A Mississippi lawmaker and attorney, Sen. David Baria, D-Bay St. Louis, arrived to the Senate after beating back conservative Democrat Scottie Cuevas in the Democratic primary in 2007. Since his arrival, the frequent insurance-industry critic has become a champion of insurance reform, pushing time and again for an insurance policy-holder's bill of rights, which includes new laws regulating the insurance industry's use of anti-concurrent causation clauses in home-protection policies.
The anti-concurrent causation clause allows private insurance companies to avoid paying for any damage to homes where wind acts concurrently with flooding to cause damage to the insured property. Under the clause, coverage for the loss exists only under flood coverage, and that's only if the customer bought flood coverage. The company could avoid paying any wind-related damages so long as water comes in contact with the property at the time of the destruction.
U.S. Rep. Gene Tayloranother Gulf Coast resident like Bariaargues on his Web site that State Farm provided "an excellent example" of the industry's abuse of the clause after Hurricane Katrina.
"If after Katrina's four hours of hurricane force winds of up to 150 mph that had hit the Gulf Coast before the storm surge reached its peak, if so much as a single 2-x-4 were left standing on a property and the water that finally came ashore pushed it over, the insurance company would not pay a penny on the homeowners' policies regardless of the amount of damage and destruction hurricane force winds had caused."

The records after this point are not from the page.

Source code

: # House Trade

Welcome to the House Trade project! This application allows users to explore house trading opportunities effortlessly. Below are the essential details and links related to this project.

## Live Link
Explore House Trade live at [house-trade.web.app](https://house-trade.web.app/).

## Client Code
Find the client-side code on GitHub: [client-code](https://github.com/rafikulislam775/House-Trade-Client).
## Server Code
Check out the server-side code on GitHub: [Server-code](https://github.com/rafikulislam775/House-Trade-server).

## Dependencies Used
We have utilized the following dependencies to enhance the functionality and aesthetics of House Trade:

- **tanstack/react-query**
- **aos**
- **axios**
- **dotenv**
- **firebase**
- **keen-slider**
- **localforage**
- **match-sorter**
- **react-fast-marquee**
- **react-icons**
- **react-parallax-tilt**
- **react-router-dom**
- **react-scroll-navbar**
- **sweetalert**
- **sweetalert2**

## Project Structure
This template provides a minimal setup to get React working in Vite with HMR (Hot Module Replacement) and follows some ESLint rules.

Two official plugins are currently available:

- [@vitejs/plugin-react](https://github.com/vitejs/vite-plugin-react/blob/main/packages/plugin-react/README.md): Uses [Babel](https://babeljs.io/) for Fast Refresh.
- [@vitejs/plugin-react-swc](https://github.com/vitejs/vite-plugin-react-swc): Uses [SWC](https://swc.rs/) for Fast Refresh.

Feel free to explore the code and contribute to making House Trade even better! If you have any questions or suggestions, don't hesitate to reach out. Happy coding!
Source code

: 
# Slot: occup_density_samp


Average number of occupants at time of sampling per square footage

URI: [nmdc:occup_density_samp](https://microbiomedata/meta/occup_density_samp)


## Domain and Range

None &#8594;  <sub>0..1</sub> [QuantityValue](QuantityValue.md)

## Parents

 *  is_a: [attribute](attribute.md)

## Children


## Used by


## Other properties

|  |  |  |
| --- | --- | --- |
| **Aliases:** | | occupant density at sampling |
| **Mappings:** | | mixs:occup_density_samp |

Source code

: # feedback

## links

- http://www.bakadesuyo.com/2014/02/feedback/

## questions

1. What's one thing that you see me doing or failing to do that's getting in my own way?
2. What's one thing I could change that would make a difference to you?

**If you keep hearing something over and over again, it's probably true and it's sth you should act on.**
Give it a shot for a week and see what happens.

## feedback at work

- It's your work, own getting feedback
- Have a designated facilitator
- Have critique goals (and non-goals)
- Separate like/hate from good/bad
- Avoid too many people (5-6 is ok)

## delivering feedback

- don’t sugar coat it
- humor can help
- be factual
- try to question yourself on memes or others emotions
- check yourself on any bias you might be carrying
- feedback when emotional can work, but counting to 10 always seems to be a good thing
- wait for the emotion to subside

Baria said the insurance committee chairman refused to let his policy-holder's bill of rights out of committee last year, but he will continue to push for it, nevertheless. We will see this year if Insurance Committee Chairman Eugene Clarke, R-Hollandale, is more responsive.
A lifelong Mississippian, Baria, 47, and wife Marcie have two children, Merritt and Bess, and have adopted a son. Baria graduated from the University of Southern Mississippi with a criminal justice bachelor's in 1987 and received his law degree from Ole Miss in 1990. He and his family lost their Bay St. Louis home to Hurricane Katrina Aug. 29, 2005.